**Dataset excerpts**

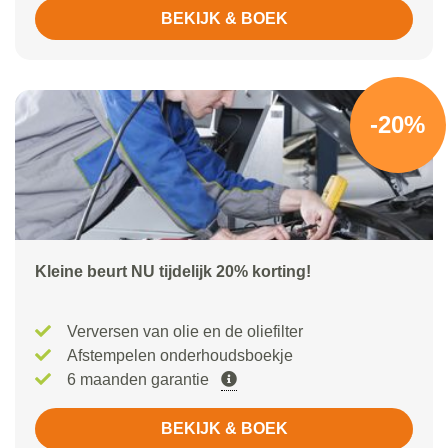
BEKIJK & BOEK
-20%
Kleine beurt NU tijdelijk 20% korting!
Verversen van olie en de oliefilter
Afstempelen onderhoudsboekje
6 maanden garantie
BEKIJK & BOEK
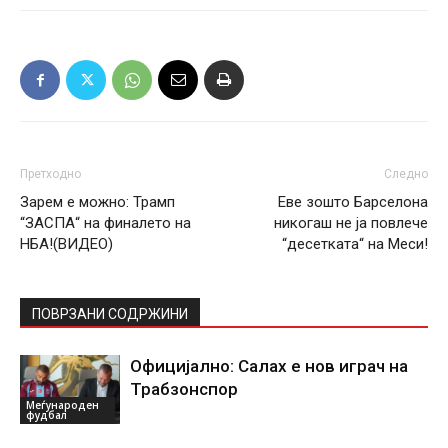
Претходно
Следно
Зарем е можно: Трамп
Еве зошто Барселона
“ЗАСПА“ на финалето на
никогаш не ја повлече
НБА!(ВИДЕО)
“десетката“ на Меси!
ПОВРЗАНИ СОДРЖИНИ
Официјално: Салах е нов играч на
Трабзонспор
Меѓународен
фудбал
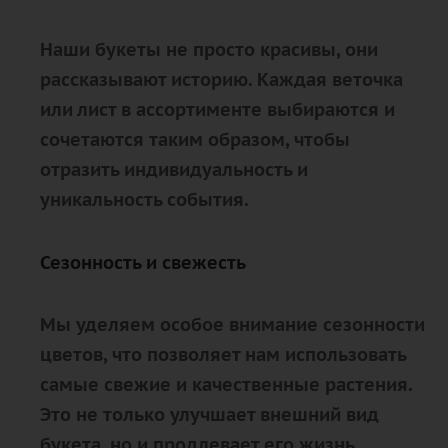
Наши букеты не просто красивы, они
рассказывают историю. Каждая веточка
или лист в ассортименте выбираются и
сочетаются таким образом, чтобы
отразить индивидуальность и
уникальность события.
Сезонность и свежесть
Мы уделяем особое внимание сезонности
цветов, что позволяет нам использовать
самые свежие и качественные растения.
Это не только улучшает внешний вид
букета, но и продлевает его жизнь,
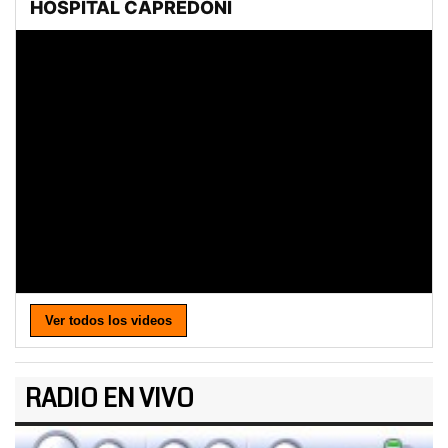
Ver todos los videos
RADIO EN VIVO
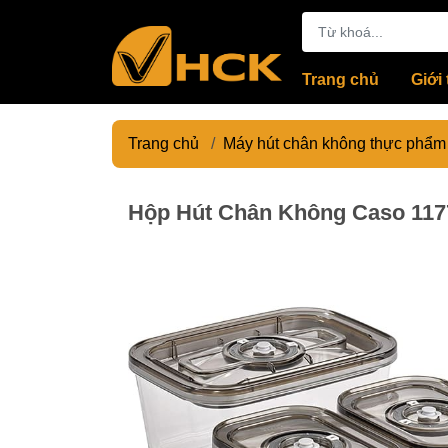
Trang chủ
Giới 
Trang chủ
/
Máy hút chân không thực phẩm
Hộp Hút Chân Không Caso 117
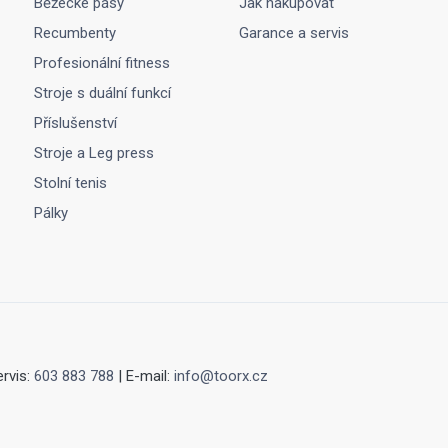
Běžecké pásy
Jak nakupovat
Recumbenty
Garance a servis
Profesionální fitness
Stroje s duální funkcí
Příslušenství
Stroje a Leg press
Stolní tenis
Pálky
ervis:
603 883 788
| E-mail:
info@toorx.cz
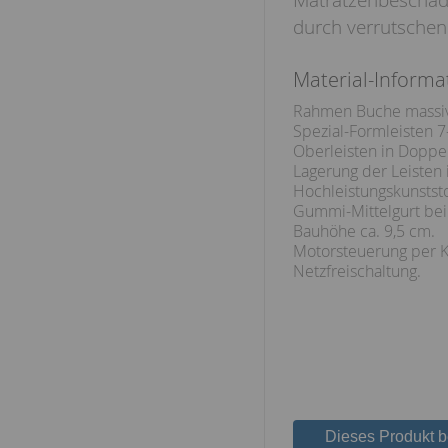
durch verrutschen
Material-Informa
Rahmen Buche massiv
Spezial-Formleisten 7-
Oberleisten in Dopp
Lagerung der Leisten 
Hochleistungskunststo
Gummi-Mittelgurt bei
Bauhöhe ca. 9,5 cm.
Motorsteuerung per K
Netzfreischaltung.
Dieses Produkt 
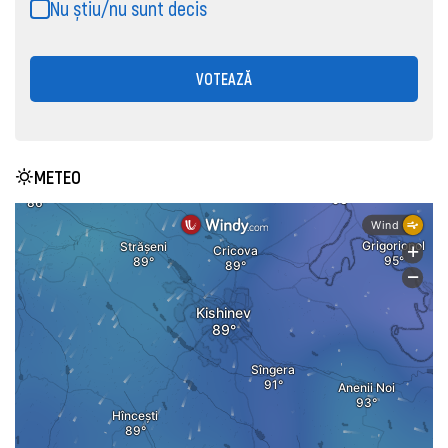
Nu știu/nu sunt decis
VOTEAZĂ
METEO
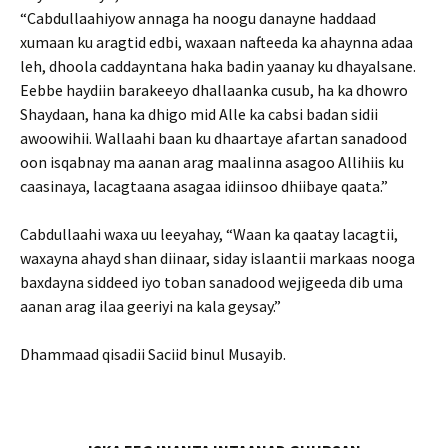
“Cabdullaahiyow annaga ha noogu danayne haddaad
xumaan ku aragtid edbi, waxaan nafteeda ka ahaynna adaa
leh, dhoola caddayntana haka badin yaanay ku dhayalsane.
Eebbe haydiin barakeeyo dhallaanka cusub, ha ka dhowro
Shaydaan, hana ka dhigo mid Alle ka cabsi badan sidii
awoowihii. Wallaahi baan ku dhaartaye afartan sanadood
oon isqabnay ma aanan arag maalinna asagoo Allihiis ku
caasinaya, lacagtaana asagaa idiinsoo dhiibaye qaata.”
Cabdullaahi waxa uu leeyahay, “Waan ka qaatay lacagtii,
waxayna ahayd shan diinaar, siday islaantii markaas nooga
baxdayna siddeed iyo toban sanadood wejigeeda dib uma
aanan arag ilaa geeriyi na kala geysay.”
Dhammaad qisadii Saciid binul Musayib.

**Problem description**
Retype the text of the records from the line with "Наши букеты не просто красивы, они" to the line with "Это не только улучшает внешний вид", keeping each line as it stands.

**Written solution**
Наши букеты не просто красивы, они
рассказывают историю. Каждая веточка
или лист в ассортименте выбираются и
сочетаются таким образом, чтобы
отразить индивидуальность и
уникальность события.
Сезонность и свежесть
Мы уделяем особое внимание сезонности
цветов, что позволяет нам использовать
самые свежие и качественные растения.
Это не только улучшает внешний вид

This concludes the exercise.